AIM OF THE EXERCISE
Exactly repeat all the records below, omitting the images they hold.

(Structured diff data)

|---|

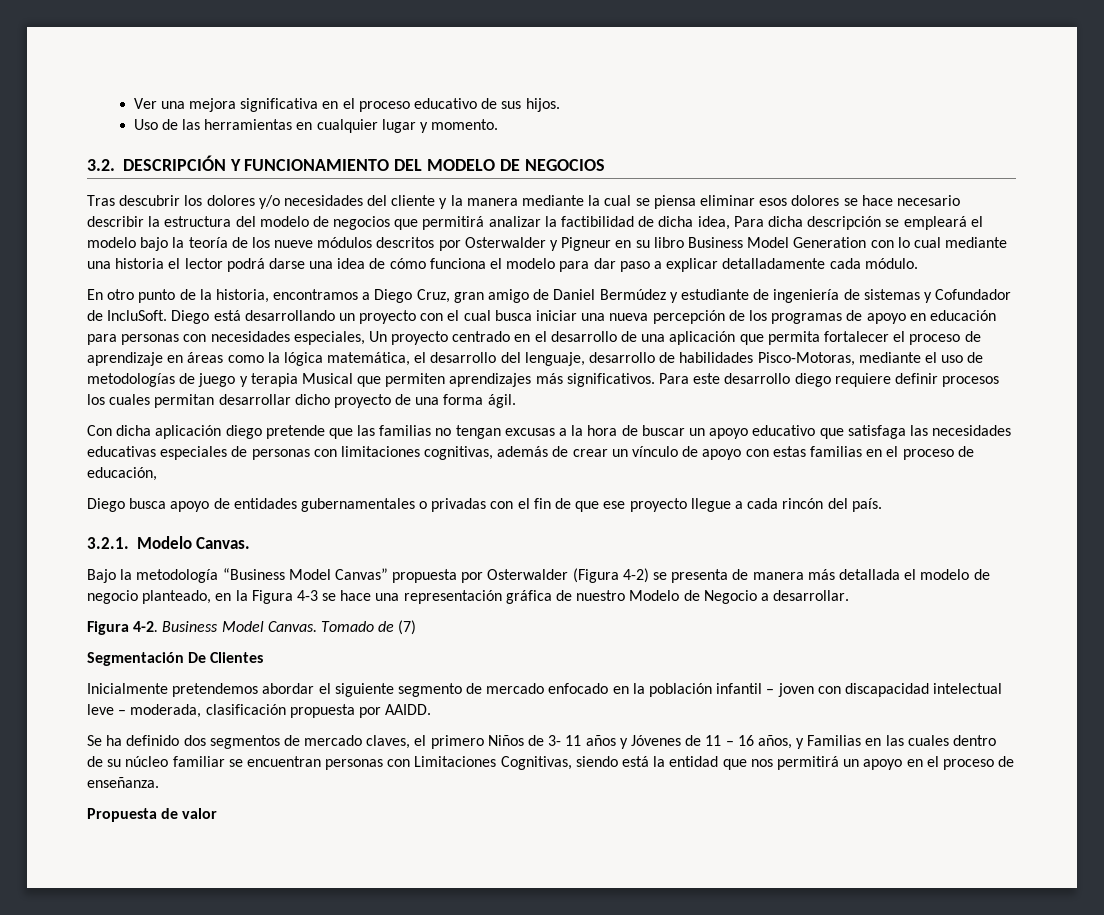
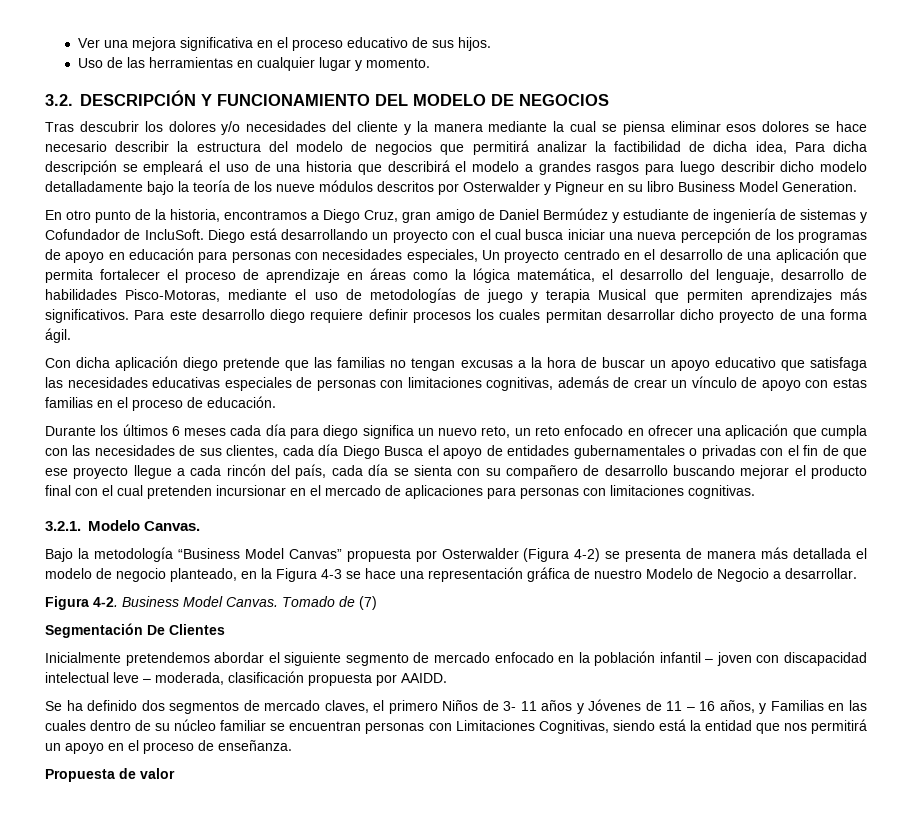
[87,237,136,248] modelo -> [225,160,867,175] [45,181,143,192] uso de una historia que describirá el modelo a grandes rasgos para luego describir dicho modelo detalladamente
[793,237,1008,248] [87,258,918,272] Generation con lo cual mediante una historia el lector podrá darse una idea de cómo funciona el modelo para dar paso a explicar detalladamente cada módulo. -> [782,181,857,192] Generation.
[87,467,157,481] [87,498,167,512] educación, // Diego busca -> [207,396,276,408] [45,424,868,439] [45,444,439,459] educación. // Durante los últimos 6 meses cada día para diego significa un nuevo reto, un reto enfocado en ofrecer una aplicación que cumpla con las necesidades de sus clientes, cada día Diego Busca el
[851,498,882,512] país. -> [295,464,868,479] [45,485,755,499] país, cada día se sienta con su compañero de desarrollo buscando mejorar el producto final con el cual pretenden incursionar en el mercado de aplicaciones para personas con limitaciones cognitivas.

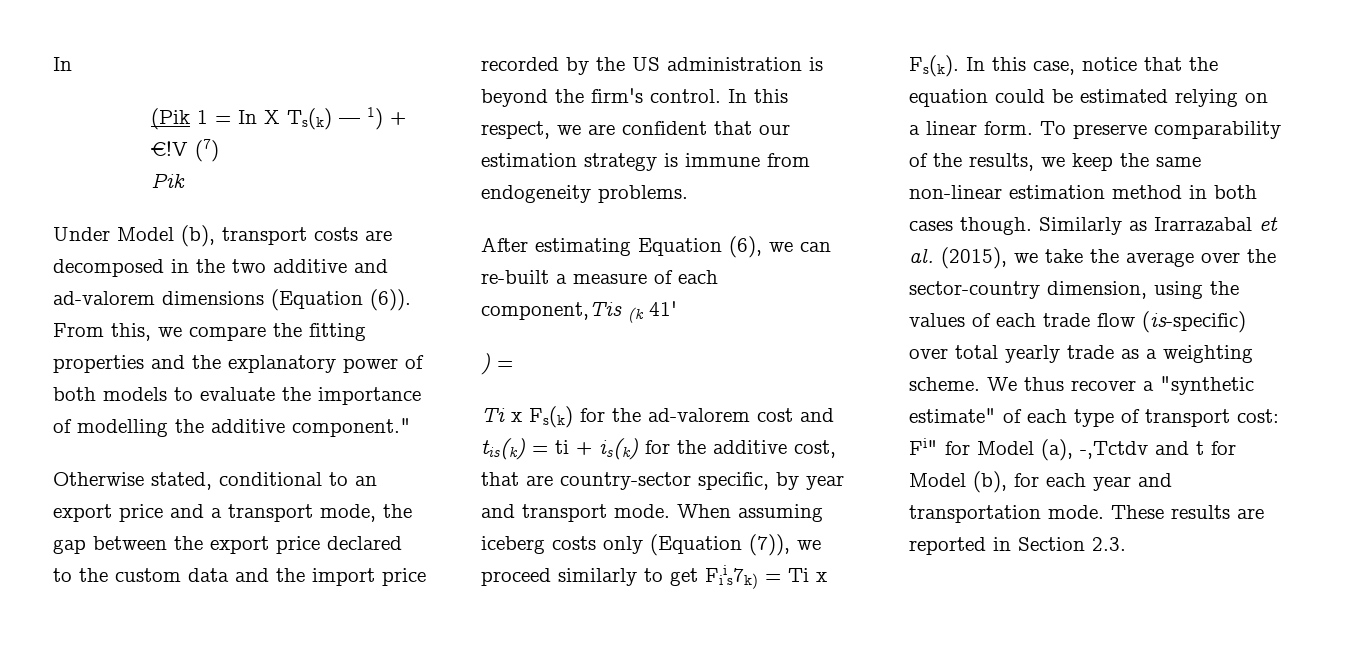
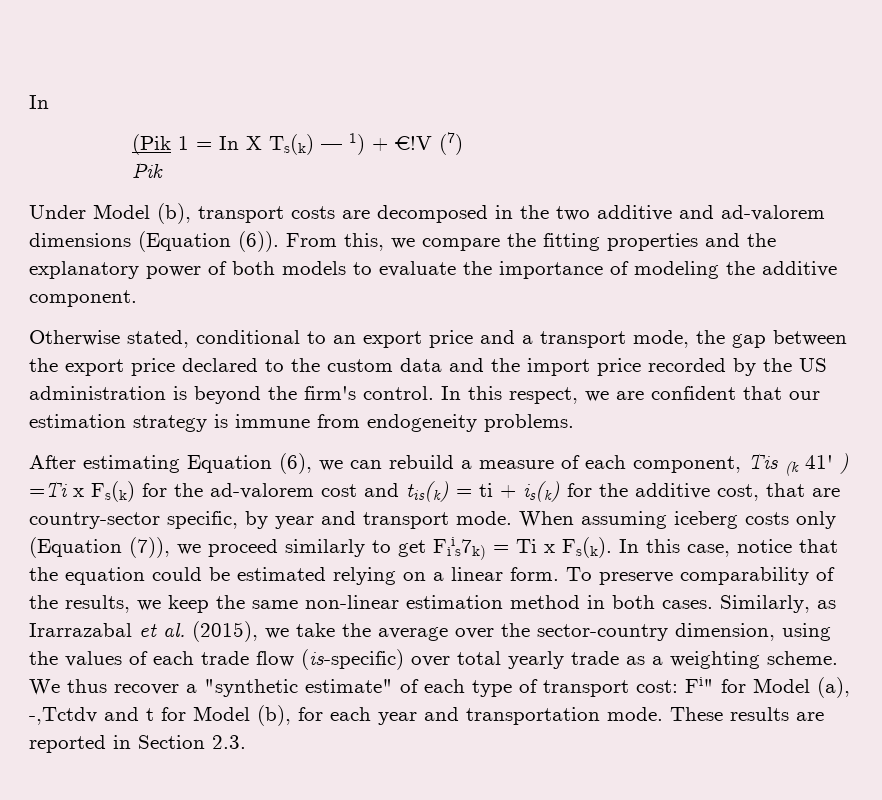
[77,418,411,437] modelling the additive component." -> [634,261,837,279] [29,290,137,307] modeling the additive component.
[481,270,549,284] re-built -> [389,455,454,469] rebuild
[481,302,622,320] component,Tis -> [633,453,778,473] component, Tis
[481,353,513,375] [481,408,505,422] // ) = // Ti -> [840,453,849,474] [29,481,67,497] ) =Ti
[909,217,1122,235] cases though. Similarly -> [662,595,810,613] cases. Similarly,

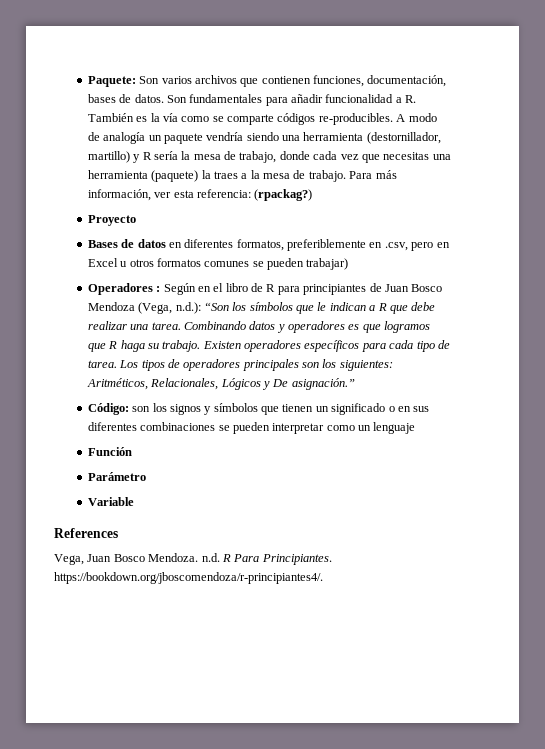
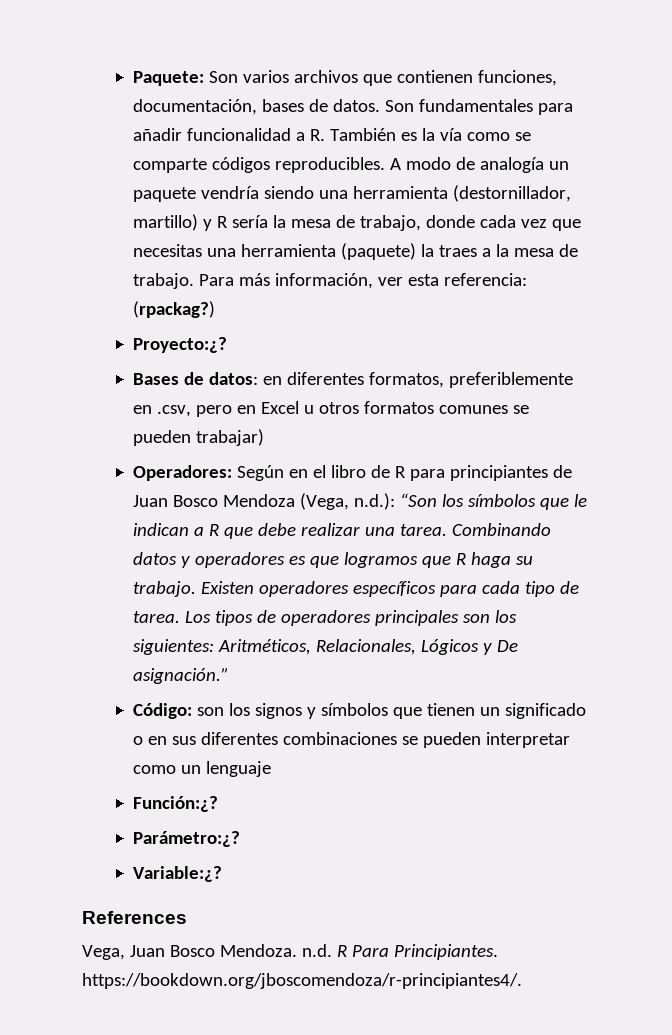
[318,113,393,125] re-producibles. -> [274,157,385,173] reproducibles.
[87,215,136,226] Proyecto -> [132,337,227,353] Proyecto:¿?
[137,239,166,248] datos -> [208,372,258,385] datos:
[87,283,161,295] Operadores : -> [132,465,232,481] Operadores:
[87,447,132,456] [87,472,146,481] [87,497,134,506] Función // Parámetro // Variable -> [132,796,218,812] [132,831,240,847] [132,866,222,882] Función:¿? // Parámetro:¿? // Variable:¿?

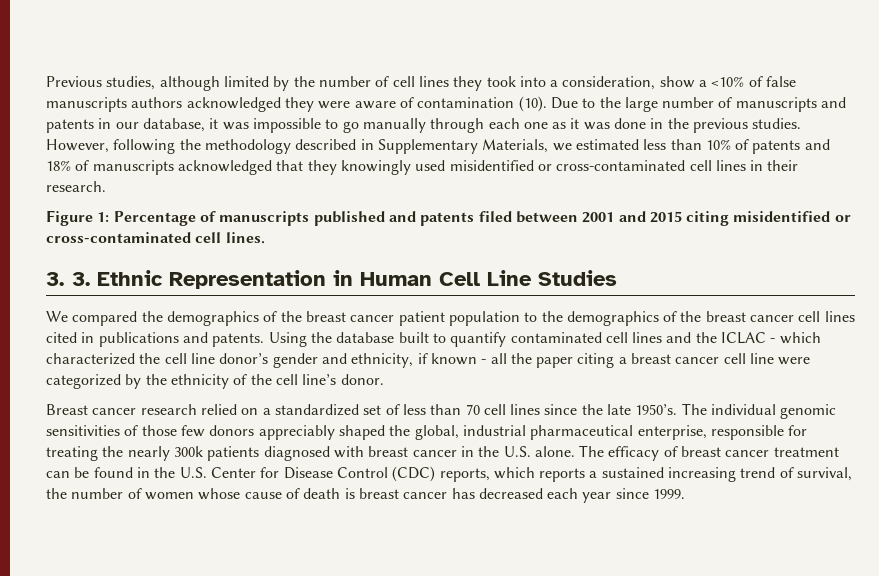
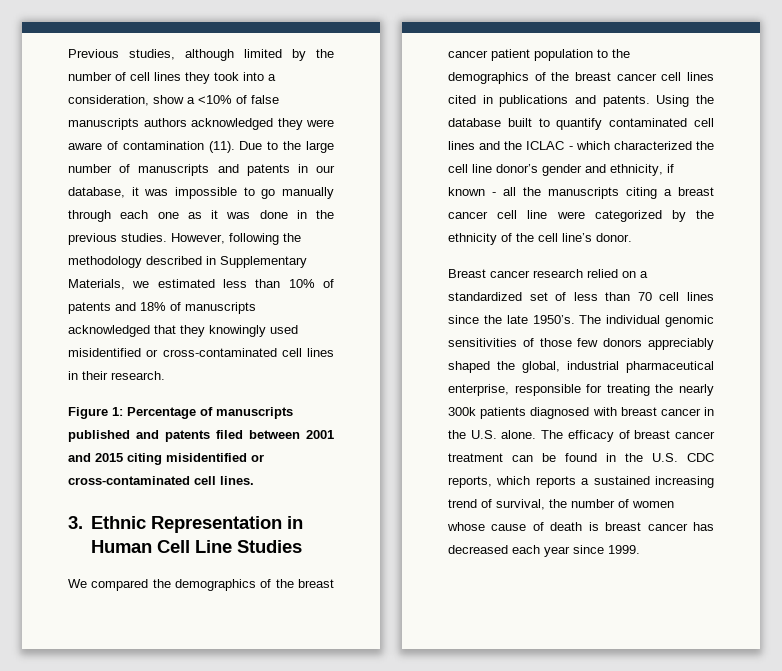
[518,96,547,112] (10). -> [208,141,235,153] (11).
[72,272,90,286] 3. -> (83, 522) none
[536,357,574,368] paper -> [548,187,619,199] manuscripts
[210,466,436,482] Center for Disease Control (CDC) -> [687,453,714,462] CDC

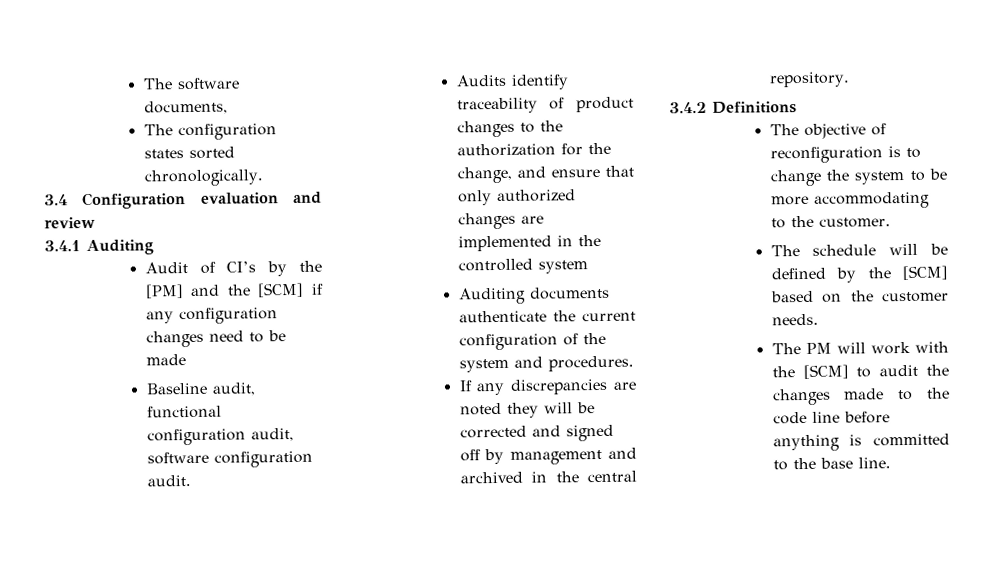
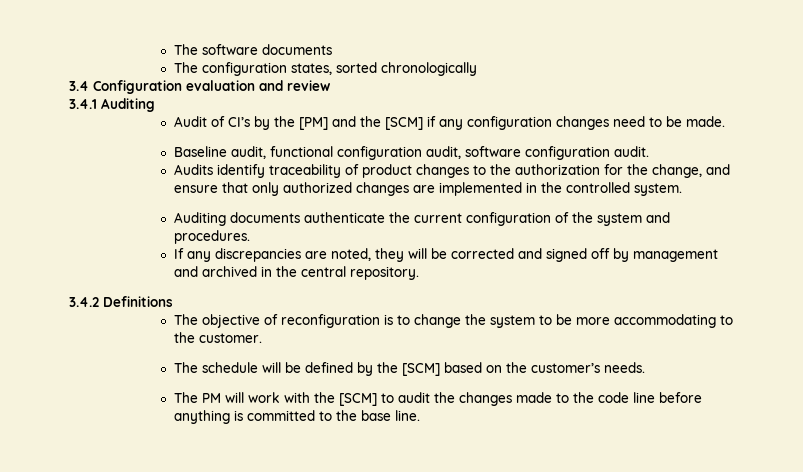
[143,100,228,115] documents, -> [261,44,332,55] documents
[143,146,235,160] [143,169,263,187] states sorted chronologically. -> [290,62,477,76] states, sorted chronologically
[145,354,186,366] made -> [685,116,725,127] made.
[537,260,588,274] system -> [633,183,682,196] system.
[459,402,502,416] noted -> [330,248,371,261] noted,
[882,291,949,303] customer -> [530,363,600,373] customer’s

|---|

ANSWER
[87,237,136,248] modelo -> [225,160,867,175] [45,181,143,192] uso de una historia que describirá el modelo a grandes rasgos para luego describir dicho modelo detalladamente
[793,237,1008,248] [87,258,918,272] Generation con lo cual mediante una historia el lector podrá darse una idea de cómo funciona el modelo para dar paso a explicar detalladamente cada módulo. -> [782,181,857,192] Generation.
[87,467,157,481] [87,498,167,512] educación, // Diego busca -> [207,396,276,408] [45,424,868,439] [45,444,439,459] educación. // Durante los últimos 6 meses cada día para diego significa un nuevo reto, un reto enfocado en ofrecer una aplicación que cumpla con las necesidades de sus clientes, cada día Diego Busca el
[851,498,882,512] país. -> [295,464,868,479] [45,485,755,499] país, cada día se sienta con su compañero de desarrollo buscando mejorar el producto final con el cual pretenden incursionar en el mercado de aplicaciones para personas con limitaciones cognitivas.

[77,418,411,437] modelling the additive component." -> [634,261,837,279] [29,290,137,307] modeling the additive component.
[481,270,549,284] re-built -> [389,455,454,469] rebuild
[481,302,622,320] component,Tis -> [633,453,778,473] component, Tis
[481,353,513,375] [481,408,505,422] // ) = // Ti -> [840,453,849,474] [29,481,67,497] ) =Ti
[909,217,1122,235] cases though. Similarly -> [662,595,810,613] cases. Similarly,

[318,113,393,125] re-producibles. -> [274,157,385,173] reproducibles.
[87,215,136,226] Proyecto -> [132,337,227,353] Proyecto:¿?
[137,239,166,248] datos -> [208,372,258,385] datos:
[87,283,161,295] Operadores : -> [132,465,232,481] Operadores:
[87,447,132,456] [87,472,146,481] [87,497,134,506] Función // Parámetro // Variable -> [132,796,218,812] [132,831,240,847] [132,866,222,882] Función:¿? // Parámetro:¿? // Variable:¿?

[518,96,547,112] (10). -> [208,141,235,153] (11).
[72,272,90,286] 3. -> (83, 522) none
[536,357,574,368] paper -> [548,187,619,199] manuscripts
[210,466,436,482] Center for Disease Control (CDC) -> [687,453,714,462] CDC

[143,100,228,115] documents, -> [261,44,332,55] documents
[143,146,235,160] [143,169,263,187] states sorted chronologically. -> [290,62,477,76] states, sorted chronologically
[145,354,186,366] made -> [685,116,725,127] made.
[537,260,588,274] system -> [633,183,682,196] system.
[459,402,502,416] noted -> [330,248,371,261] noted,
[882,291,949,303] customer -> [530,363,600,373] customer’s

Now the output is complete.